Monday, August 27, 2012

More IDOL, Truancy, Passings, The Decline of Wonky, etc.


IDOL Update

·       Country Music superstar Keith Urban has been tapped as the third judge on season 12 of American IDOL.  Apparently, Randy “Pitchy” Jackson will move to a more behind the scenes/mentoring role (a la Jimmy Iovine).

Urban will reportedly make 3 million dollars a year, which is more than 10 million dollars less than his fellow judges Mariah and Nicki will earn.  If I were him I’d be so pissed. I bet even Bucky Covington makes at least 4 million a year.

Truancy in CT

·       A school Superintendent in Connecticut wants to charge a $75 per missed-day fine to the families of truants.  I guess if you don’t pay the fine, your kid’s expelled ( a variation on the notion of “if you won’t come to school, we won’t let you”).  I’ve read a few articles over the past few days, and have not seen a  plan for how these fines will actually be collected. 

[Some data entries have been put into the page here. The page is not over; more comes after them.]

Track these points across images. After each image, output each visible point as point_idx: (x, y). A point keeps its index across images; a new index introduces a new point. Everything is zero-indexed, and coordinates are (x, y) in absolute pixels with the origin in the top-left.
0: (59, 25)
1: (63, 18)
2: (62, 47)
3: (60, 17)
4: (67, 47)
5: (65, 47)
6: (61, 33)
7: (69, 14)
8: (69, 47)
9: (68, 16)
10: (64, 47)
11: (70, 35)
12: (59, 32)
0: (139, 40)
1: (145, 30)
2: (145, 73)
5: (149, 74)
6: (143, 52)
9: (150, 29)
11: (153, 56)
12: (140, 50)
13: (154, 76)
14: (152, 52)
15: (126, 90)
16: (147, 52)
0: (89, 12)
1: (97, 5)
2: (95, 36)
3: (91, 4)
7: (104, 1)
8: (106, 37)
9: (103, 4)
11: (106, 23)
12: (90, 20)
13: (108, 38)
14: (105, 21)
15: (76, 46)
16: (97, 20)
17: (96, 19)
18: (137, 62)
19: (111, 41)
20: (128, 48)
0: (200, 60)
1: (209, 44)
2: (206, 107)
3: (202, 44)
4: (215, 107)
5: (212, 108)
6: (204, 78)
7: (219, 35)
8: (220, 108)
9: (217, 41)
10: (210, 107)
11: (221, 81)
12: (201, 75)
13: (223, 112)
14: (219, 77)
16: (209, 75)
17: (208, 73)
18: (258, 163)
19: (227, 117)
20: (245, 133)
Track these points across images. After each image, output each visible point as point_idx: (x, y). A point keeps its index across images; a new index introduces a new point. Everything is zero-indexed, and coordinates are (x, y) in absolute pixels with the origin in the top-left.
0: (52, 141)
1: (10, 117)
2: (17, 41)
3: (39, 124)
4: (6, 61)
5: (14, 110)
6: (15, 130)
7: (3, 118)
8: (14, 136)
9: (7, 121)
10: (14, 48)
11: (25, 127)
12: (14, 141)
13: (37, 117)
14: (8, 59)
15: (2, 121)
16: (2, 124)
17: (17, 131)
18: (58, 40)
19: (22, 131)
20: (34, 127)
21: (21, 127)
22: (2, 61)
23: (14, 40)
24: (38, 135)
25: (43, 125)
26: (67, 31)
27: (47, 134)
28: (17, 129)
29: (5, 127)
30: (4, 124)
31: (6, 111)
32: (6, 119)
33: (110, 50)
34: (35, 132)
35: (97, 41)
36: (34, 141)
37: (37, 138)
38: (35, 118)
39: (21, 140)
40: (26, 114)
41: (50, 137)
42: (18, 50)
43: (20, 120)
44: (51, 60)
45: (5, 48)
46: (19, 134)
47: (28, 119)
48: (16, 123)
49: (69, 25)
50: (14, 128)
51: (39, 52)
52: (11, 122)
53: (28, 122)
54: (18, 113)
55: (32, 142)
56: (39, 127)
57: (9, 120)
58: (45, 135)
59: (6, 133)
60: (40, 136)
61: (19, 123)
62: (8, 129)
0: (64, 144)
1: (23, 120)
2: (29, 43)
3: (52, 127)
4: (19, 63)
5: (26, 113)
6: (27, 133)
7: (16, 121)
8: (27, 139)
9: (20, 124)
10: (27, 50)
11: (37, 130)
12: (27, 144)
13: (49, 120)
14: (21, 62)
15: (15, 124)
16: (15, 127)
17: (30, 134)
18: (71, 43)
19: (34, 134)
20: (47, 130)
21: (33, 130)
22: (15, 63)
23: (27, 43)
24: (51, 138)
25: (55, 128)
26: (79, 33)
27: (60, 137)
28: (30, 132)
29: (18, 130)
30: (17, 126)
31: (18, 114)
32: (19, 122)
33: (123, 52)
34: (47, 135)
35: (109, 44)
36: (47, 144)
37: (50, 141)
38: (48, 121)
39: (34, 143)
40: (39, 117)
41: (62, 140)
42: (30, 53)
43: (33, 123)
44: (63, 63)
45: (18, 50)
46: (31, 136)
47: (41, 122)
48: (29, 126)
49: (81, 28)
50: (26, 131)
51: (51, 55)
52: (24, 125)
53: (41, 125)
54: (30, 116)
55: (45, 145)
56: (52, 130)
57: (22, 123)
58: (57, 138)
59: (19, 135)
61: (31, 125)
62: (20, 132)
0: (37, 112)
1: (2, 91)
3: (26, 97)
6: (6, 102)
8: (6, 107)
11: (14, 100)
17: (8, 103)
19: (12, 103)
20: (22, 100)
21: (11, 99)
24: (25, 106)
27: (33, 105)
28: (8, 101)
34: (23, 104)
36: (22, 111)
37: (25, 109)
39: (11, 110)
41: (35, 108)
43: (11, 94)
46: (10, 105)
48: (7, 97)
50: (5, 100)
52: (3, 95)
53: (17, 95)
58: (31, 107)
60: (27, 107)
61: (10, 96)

I’m sure that truancy is a complicated problem, but this proposed remedy assumes that parents aren’t motivated to be good parents unless there’s money at risk.  The pessimist in me thinks that this fix smells like a revenue generator rather than a deterrent. 

Using a punitive fine as a solution also shifts responsibility away from the truant student, and frankly, from the school administrators.  Again, I acknowledge that this is a complicated issue, but I think that workable solutions will be based on identifying and capitalizing upon what incentivizes and motivates the kids to attend school.

 

“That’s One Small Step for [a] Man, One Giant Leap for Mankind”   -Neil Armstrong, 1969

·       By all accounts, Neil Armstrong was a class act.  With a name that sounded like it was a superhero invention, Armstrong was an “astronaut” during the early days, when cowboy fighter pilots were recruited for extremely dangerous flight test experiments. 

Imagine being the first to do anything with global  exposure and historical significance, and then not caving to pressure to capitalize on that status.  Armstrong is said to have been guarded and conservative with his public persona, associating as a spokesperson only with US businesses that had philosophies he agreed with and engineering programs that interested and engaged him.

He was the first man to walk on the moon 43 years ago, and I remember watching footage of the landing in glorious black and white on a television in my third-grade classroom.  It was surreal, for us little kids and our parents alike.  Although we were in the midst of the very unpopular war in Vietnam, we all had great national pride for having won the “space race.”

I bet plenty of folks my age had lost track of Armstrong and what he did in 1969, and that for many of us he’d faded into a blur of astronaut names we “kind of” remember, including John Glenn and Buzz Aldrin. Many of our kids probably don’t know anything about Armstrong or of the early space program, except for that one scary mission that Tom Hanks led.

As Neil Armstrong’s passing last week is getting media coverage, it’s a good time to reflect on that time in our relatively recent history, when we “raced” other nations for dominance in space, and won. 

 

 

Count Von Count

·       Jerry Nelson, the guy who was the voice of Sesame Street’s “The Count”, passed away the other day.  It’s sad that the man died, and condolences to his family. 

I’m still not sure about The Count.  He was a vampire who taught kids how to count.  I guess he is being remembered more for the good he did than the whole living dead blood sucking part.

Nelson was the voice of one of the Fraggle Rock guys, too, but that character probably was less controversial and duplicitous. 

 

Christie On Isaac

·       It looks like Tropical Storm/Hurricane Isaac is tracking further west than was expected.  New Jersey Governor Chris Christie expressed concern today for Gulf coast residents in the path of the storm.  Drawing from his experience with coastal storms, Christie recommended that “...any idiots walking on the beach in the Gulf get the hell off.”



The Decline of Wonky

·       When I first heard the word “Wonky”, I had no idea what it meant.  I determined through context (and then by checking the dictionary) that it means expert in arcane matters or nerdy.  But now I’m hearing people use the word to describe something as being disgusting (“Does this milk taste wonky?”) or questionable (“I checked MapQuest, but the directions seem wonky..”) and unreliable (“My car has been acting wonky”.) Wonky this and wonky that.  It means GREAT and it also means SUCKY.  So now the word really has no true meaning.

What a shame, Wonky had promise.  But it’s the new Gnarly, (“Dude, that wave was gnarly!” and “Dude, your grandfather’s toes are all gnarly!”).